ま,読んだことないしどんな話か全然知らなかったので,関係なく鑑賞でした。

これは,退屈と感動と紙一重な感じ。
どれだけ葉蔵や登場人物に共感できるか,だろか。
ああ日本の映画だなあというものでした。
明治昭和初期漂う女性たちが続々と出てきたり,静かに人の心や雪や海を印象的に描いておりました。
加えて長さもあって,うーん。

でもおもしろい話でした。
葉蔵に何度もウルウルとしてしまった。
葉蔵の家のことや人間関係や築かれていくものなどの細かい説明は一切省いているんだけど(説明不足過ぎるけど,知っている人には関係ないのかな。),でもその隙間がすごくよくわかってしまった。
人との向き合い方の不器用さとか,表に出せない気持ちがよくわかり,切なく,泣けました。
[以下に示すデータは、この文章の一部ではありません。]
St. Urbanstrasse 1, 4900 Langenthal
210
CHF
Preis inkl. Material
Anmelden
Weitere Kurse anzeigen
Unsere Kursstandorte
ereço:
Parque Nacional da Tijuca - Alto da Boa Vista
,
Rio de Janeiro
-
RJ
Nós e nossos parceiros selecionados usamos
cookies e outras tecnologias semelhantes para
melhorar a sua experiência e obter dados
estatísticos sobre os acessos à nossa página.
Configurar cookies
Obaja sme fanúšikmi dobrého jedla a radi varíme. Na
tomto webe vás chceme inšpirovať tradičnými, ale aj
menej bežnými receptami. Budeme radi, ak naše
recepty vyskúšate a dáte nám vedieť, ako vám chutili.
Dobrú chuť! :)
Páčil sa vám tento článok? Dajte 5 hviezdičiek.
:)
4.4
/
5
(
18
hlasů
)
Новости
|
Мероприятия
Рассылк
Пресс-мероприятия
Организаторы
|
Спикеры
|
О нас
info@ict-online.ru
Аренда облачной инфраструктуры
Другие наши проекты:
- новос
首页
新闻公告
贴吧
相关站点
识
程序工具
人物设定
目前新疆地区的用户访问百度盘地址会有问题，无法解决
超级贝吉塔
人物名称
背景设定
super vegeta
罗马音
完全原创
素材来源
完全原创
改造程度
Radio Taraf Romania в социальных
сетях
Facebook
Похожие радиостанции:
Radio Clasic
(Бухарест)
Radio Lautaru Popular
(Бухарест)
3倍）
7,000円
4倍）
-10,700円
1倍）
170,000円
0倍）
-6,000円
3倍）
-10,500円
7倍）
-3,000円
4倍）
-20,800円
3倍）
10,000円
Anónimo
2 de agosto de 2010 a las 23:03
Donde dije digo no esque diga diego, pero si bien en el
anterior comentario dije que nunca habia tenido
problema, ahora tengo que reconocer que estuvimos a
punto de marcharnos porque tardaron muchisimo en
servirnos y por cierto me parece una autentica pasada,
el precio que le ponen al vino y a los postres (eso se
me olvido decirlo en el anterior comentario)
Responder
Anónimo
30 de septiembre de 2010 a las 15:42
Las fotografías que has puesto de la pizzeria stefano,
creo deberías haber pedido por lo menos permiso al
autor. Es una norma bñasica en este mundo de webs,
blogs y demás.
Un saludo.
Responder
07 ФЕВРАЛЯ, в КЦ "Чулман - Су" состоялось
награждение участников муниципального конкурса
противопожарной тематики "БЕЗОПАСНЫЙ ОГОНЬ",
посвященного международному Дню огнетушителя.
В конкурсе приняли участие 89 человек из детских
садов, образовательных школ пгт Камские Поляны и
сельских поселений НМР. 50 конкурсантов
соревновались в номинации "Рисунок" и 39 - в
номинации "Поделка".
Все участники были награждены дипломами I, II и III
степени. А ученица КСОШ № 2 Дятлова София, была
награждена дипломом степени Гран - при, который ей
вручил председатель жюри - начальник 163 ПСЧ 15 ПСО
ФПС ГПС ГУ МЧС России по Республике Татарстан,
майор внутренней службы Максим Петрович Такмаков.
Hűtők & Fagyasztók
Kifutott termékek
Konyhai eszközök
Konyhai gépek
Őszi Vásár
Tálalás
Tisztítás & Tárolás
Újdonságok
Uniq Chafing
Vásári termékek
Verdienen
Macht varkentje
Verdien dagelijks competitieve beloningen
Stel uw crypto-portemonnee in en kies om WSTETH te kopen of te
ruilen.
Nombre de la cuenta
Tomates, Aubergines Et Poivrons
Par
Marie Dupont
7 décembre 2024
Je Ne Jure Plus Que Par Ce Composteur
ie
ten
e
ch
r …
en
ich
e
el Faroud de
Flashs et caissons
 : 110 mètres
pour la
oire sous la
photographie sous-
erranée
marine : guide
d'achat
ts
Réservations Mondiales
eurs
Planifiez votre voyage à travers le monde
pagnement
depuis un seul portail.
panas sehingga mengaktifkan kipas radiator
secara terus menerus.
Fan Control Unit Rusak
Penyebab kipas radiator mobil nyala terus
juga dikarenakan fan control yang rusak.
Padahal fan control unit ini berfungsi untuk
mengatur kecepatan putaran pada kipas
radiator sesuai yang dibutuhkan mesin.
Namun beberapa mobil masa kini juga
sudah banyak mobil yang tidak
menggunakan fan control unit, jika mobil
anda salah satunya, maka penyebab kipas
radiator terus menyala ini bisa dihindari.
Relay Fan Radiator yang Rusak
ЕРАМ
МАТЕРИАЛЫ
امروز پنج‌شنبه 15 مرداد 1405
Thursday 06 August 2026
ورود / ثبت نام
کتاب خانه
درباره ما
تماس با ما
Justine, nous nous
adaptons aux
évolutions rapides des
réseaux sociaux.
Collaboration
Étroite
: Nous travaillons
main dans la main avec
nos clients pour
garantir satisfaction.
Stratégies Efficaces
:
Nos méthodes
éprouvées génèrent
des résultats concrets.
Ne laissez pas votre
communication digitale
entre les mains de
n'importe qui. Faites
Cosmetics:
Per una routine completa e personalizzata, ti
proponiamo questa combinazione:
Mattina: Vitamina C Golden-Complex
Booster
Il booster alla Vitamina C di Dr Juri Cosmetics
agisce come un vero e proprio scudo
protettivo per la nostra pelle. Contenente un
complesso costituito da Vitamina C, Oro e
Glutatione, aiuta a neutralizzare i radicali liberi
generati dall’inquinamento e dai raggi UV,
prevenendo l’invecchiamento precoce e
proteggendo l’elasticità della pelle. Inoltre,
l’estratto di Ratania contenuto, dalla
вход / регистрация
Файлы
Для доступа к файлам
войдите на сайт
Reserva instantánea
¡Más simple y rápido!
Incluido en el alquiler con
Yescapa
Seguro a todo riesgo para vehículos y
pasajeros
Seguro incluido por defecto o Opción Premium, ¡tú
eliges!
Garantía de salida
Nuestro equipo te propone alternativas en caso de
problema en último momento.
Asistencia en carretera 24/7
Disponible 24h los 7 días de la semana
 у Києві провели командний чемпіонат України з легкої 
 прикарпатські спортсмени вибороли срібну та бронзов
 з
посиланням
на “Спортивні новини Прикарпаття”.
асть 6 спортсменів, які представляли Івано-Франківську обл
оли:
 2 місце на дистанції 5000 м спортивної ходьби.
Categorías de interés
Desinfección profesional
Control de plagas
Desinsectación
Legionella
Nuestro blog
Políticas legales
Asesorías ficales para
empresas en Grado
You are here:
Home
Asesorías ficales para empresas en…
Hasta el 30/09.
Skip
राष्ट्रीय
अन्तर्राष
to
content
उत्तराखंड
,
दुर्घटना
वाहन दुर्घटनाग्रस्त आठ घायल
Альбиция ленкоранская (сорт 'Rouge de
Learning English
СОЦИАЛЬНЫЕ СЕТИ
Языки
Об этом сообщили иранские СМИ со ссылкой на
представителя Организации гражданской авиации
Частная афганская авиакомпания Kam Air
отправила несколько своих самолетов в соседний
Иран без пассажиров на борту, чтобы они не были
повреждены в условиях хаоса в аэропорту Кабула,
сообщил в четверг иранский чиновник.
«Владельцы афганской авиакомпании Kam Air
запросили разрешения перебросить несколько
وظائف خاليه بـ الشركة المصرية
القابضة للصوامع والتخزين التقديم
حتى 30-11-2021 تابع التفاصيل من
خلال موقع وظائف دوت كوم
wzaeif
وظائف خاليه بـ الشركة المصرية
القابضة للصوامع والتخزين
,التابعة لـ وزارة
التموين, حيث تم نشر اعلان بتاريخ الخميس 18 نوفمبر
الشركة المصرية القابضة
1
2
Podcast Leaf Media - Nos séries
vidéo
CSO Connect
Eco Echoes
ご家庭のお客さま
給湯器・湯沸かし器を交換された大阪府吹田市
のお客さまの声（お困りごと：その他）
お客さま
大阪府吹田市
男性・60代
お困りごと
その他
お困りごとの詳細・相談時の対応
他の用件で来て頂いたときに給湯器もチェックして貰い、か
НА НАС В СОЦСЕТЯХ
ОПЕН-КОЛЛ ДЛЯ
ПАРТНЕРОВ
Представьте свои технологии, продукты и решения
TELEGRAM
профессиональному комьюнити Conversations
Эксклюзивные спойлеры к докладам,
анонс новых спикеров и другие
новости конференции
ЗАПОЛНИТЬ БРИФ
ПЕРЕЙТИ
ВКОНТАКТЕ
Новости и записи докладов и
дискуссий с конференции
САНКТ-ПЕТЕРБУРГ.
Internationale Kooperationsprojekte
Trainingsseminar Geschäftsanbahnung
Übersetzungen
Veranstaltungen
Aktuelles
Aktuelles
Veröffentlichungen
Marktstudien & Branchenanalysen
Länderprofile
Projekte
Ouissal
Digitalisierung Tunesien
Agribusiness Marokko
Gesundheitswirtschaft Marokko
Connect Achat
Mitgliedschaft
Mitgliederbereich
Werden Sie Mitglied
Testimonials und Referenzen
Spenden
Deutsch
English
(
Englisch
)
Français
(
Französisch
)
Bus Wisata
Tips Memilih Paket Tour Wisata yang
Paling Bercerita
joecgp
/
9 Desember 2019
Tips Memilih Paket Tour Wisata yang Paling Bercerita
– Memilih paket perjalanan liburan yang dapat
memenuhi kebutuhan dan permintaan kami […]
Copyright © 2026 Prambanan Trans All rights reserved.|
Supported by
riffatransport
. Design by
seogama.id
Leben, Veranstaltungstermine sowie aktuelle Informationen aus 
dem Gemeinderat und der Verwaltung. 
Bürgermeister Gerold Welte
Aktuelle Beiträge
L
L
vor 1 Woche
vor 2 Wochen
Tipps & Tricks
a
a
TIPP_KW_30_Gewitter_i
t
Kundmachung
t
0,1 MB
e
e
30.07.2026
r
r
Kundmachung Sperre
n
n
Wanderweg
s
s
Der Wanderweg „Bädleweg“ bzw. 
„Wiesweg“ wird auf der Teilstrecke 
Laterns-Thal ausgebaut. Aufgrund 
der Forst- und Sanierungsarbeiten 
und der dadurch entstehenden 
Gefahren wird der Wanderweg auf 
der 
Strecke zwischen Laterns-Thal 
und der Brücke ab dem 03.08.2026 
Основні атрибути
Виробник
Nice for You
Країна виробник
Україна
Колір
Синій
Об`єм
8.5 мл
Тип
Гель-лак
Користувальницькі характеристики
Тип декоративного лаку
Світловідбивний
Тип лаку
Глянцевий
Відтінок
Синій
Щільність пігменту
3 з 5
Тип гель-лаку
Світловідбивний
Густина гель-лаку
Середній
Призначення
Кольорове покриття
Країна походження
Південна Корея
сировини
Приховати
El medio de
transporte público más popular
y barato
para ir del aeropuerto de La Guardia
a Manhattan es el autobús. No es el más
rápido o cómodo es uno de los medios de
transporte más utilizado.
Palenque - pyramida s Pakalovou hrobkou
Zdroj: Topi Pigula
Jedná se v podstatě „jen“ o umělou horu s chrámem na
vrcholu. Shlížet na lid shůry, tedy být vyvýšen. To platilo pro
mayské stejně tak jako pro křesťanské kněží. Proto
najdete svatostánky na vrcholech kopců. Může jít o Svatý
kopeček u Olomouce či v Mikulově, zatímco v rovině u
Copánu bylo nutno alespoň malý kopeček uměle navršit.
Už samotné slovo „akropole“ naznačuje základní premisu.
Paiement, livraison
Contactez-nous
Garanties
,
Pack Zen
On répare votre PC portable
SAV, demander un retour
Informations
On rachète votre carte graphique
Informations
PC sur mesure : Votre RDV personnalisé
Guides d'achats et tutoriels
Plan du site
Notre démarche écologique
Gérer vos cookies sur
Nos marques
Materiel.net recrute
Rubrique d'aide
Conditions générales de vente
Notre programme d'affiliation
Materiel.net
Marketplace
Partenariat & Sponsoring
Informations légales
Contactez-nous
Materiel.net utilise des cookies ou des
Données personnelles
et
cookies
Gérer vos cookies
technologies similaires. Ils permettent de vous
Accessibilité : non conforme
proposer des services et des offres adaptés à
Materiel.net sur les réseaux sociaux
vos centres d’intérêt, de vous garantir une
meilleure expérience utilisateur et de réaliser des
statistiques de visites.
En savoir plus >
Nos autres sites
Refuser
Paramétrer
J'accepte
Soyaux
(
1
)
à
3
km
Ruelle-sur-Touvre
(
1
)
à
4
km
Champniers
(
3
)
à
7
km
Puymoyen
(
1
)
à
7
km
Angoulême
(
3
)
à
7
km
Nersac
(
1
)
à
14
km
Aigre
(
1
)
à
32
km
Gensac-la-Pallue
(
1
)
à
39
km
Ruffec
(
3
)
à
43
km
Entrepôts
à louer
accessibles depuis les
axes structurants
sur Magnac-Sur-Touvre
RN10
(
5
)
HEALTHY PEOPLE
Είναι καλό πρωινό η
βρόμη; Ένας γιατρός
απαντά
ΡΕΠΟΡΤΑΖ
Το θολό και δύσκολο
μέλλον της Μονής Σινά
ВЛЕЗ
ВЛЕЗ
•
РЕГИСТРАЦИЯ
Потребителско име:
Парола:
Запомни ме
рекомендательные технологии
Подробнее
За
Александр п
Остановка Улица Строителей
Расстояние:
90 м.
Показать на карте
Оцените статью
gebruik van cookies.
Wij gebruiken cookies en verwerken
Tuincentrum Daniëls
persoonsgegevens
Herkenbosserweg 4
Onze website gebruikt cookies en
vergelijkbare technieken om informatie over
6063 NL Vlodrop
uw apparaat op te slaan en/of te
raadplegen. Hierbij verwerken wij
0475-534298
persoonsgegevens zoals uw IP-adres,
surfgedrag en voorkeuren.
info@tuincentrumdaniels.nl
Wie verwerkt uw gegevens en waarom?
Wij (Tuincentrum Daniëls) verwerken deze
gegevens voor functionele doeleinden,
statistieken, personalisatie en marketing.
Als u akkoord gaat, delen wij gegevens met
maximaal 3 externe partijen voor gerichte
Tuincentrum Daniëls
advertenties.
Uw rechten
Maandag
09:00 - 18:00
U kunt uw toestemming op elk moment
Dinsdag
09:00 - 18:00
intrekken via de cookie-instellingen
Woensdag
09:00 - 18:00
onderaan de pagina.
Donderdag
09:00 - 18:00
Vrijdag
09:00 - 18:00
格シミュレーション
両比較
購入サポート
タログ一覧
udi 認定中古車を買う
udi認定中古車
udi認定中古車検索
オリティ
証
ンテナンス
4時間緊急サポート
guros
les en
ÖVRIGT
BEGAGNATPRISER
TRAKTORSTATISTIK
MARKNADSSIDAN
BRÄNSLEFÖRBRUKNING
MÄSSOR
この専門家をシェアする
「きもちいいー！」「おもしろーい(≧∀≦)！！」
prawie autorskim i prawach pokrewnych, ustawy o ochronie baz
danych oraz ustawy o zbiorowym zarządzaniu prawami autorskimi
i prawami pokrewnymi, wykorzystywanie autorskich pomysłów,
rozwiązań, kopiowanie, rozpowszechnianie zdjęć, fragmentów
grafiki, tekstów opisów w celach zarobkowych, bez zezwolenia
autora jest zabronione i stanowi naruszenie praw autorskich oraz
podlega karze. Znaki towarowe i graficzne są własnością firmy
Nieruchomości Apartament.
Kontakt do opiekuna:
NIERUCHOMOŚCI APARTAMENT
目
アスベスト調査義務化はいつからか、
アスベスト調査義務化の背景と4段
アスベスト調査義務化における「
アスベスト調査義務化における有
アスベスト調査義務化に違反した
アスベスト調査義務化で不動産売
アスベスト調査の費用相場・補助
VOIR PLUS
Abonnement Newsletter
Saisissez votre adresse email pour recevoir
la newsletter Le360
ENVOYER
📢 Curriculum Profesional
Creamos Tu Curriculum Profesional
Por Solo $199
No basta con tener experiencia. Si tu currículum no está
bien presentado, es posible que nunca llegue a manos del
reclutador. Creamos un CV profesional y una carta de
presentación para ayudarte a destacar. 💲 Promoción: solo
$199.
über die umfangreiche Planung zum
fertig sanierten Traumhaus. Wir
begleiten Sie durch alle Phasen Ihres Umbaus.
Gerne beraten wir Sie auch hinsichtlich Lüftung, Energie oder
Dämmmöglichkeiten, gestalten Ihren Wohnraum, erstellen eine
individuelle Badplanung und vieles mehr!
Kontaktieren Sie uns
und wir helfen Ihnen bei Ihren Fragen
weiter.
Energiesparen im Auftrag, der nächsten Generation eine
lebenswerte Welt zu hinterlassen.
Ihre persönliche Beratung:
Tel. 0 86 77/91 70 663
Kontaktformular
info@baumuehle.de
葉蔵は,誰でも持ってて共感できるものに,強く押しつぶされそうな人。
大抵は忙しさとか楽しいこととかでなんとか隠して生きようとするけど,彼は逃げようともがくしかできないようでした。
お酒や薬,女にああいうふうに溺れていく気持ちはわからなくもない。
遊んでみたり,ひとりで飲んでみたり・・・うう。
金の切れ目が縁の切れ目の話もちょっと納得。
男女の関係だけでなく,自分が崩れていくという意味で。
切なかった。
それでも生かされてしまい,そしてなんとかしようとする気持ちも見え,苦しい人でした。
(人間失格がそういう話なのかどうかはわからないけど,そう観た。)

純文学な世界。
それを,たくさんの俳優たちでエンタメ性を出したのか,な。
女優に限らず,平目や堀木といった濃い人たちが印象深かったです。

そして久しぶりの生田カテゴリのエントリー。
葉蔵な生田くんは,繊細で熱演で泣けてよかった。
良子とダメになる時や堀木に突き放される時が特に。
動きがキレイなのは相変わらずで,柔らかさもちょっと見えて,良いなあと。

だけど,ちょっとキレイ過ぎだったか。
病んでく葉蔵は痩せて細く折れそうなのだが,ふと顔に健康的なところが見えることがあって,うーん。
表情と合わなかったりして,あれ?と思うことがありました。